Sur le fronton du palais, les lettres dorées frappées comme les pièces réalisées par l’institution cueillent le visiteur : Merci Raymond. Elles sont immenses et déformées, en référence au verre cannelé cher à Raymond Hains. Elles nous racontent aussi l’histoire d’un tag peint à la bombe, d’un geste improvisé sur une baraque de la Place Saint Sulpice  par Bertrand Lavier. Un au revoir à la mémoire d’un homme qui aimait les rues, les affiches et l’art. Le ton est donné.

Chaque salle raconte son histoire, son chantier, comme ceux qu’aimait à photographier l’artiste. Et déjà, dans l’escalier d’honneur, « l’œuvre Dard » marque les esprits de son impertinence. Un bloc de granit vert olive, gravé de lettres roses énumère les titres des romans de San Antonio écrits par Frédéric Dard. Jeux de mots, calembours, rimes et allitérations s’opposent à l’aspect solennel de la dalle. Un instant perplexe, l’œil décode puis se fait malicieux.

Les salles se suivent, investies par l’artiste, faisant appel à la mémoire. Les yeux et l’esprit bondissant d’un mur à l’autre, se réjouissant de participer à cette conversation qui convoque les grands hommes, l’art et la musique. Quand la poésie le dispute à l’absurde…

Dites Merci Raymond à La Monnaie de Paris, jusqu’au 17 juillet 2016.

Fenêtre sur l’Afrique.

Studio Portrait(s). Malick Sidibé / Omar Victor Diop. Galerie du Jour Agnès B. Février 2016.

Quasiment 50 ans d’écart. Noir & Blanc contre couleurs. Le Mali face au Sénégal.

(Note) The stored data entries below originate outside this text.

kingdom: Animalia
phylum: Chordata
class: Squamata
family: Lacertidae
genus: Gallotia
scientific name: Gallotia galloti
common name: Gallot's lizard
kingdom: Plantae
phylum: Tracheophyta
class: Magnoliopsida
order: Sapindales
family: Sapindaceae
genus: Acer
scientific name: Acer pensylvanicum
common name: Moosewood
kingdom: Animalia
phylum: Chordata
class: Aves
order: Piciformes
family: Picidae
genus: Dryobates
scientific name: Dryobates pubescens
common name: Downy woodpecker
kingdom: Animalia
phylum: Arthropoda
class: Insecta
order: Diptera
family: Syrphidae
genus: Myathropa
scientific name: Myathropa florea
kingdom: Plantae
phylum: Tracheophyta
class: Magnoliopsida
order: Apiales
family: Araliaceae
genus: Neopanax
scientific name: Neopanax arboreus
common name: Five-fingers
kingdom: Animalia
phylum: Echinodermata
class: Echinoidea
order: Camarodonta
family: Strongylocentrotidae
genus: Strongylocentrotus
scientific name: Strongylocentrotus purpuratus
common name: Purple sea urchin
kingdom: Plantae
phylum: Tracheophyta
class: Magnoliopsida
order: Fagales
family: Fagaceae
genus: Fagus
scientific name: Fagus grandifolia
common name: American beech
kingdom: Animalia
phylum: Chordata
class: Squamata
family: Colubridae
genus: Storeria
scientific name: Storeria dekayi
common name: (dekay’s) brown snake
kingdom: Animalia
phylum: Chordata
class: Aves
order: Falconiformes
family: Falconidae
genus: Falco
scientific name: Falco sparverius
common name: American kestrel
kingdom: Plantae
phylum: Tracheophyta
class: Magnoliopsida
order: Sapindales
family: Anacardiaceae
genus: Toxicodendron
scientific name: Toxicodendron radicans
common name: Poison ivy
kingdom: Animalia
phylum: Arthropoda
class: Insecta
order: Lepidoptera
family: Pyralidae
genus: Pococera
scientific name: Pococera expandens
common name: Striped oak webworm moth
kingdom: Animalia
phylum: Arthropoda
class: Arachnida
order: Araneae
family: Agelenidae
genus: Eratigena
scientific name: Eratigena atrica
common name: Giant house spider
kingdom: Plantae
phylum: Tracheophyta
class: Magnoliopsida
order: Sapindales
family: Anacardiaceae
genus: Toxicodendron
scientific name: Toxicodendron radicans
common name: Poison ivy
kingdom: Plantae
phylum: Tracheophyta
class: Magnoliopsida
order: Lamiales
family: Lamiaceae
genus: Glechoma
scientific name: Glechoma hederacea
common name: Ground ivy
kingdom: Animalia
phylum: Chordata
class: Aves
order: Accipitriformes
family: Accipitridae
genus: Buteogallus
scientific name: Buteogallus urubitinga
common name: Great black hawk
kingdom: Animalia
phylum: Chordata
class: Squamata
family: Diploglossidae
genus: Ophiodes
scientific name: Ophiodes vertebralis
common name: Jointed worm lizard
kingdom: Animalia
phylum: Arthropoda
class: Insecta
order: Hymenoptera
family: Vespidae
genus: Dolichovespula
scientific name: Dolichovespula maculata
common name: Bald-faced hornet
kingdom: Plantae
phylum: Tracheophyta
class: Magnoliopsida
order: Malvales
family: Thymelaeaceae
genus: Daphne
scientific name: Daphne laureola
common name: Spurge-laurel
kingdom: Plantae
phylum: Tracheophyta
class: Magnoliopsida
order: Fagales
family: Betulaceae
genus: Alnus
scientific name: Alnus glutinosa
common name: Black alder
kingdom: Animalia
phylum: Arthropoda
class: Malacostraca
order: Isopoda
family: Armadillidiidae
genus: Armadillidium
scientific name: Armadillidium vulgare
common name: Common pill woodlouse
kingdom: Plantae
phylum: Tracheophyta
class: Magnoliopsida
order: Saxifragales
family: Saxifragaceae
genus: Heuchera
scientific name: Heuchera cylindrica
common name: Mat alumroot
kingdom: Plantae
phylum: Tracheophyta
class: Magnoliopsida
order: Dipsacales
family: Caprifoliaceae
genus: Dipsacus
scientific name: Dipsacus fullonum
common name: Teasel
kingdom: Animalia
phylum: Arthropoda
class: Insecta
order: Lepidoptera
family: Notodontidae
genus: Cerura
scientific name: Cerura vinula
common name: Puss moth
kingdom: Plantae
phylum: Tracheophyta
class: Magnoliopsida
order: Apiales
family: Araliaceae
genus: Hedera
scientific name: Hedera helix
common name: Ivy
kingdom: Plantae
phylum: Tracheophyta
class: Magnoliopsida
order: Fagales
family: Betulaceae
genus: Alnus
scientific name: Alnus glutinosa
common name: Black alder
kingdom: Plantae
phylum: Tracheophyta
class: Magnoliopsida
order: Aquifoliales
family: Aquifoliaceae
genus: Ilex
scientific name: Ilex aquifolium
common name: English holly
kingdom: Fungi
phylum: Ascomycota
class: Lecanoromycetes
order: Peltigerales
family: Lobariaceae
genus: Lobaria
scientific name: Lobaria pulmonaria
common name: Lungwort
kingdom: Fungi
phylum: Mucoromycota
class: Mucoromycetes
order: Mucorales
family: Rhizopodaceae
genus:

Malick Sidibé, d’abord. L’un des pionniers avec Seydou Keïta à se lancer dans l’art du portrait et à en réinventer les règles. Ses portraits de la jeunesse africaine des années 1960 sont empreints d’une esthétique décontractée et nous invitent dans les soirées du Bamako de l’époque. Avec ses yéyés, ses sapeurs, sa frime. Des images qui prennent vie grâce au regard de celui qui est surnommé « l’œil de Bamako ». L’effervescence de la vie culturelle malienne de l’époque explose sur tous ses clichés. Et avec elle, l’insouciance, la spontanéité, la simplicité et la joie de vivre. Devant un scooter, une voiture, sur leur 31 ou en slip de bain, le « tout Bamako » pose devant l’objectif : l’élégance et la grâce sont au rendez-vous.

Changement de salle. Couleurs. Omar Victor Diop apporte son regard sur la jeunesse Dakaroise d’aujourd’hui et questionne par la même occasion le rôle du photographe. Ceux qu’il a photographiés dans sa série intitulée « Studio des vanités » exposée ici, font partie de la scène culturelle sénégalaise d’aujourd’hui. Tous nés dans les années 1980, ils sont compositeurs, journalistes, musiciens, acteurs… et ont choisi leur mise en scène avec lui. Ils transmettent leur vision autant que celle du photographe et l’on ne sait plus qui regarde qui.  Sophistiquées, à la frontière entre peinture et photographie, les images à l’esthétique pop dégagent une force de vie et d’envie qui éclate tout autant que les couleurs.

Un face à face qui transmet l’âme de la jeunesse africaine et montre l’évolution et le bouillonnement créatif de l’Afrique de l’Ouest. Niedem.

 

Les saveurs de l’Afrique sont à la Galerie du Jour Agnès B jusqu’au 19 mars 2016.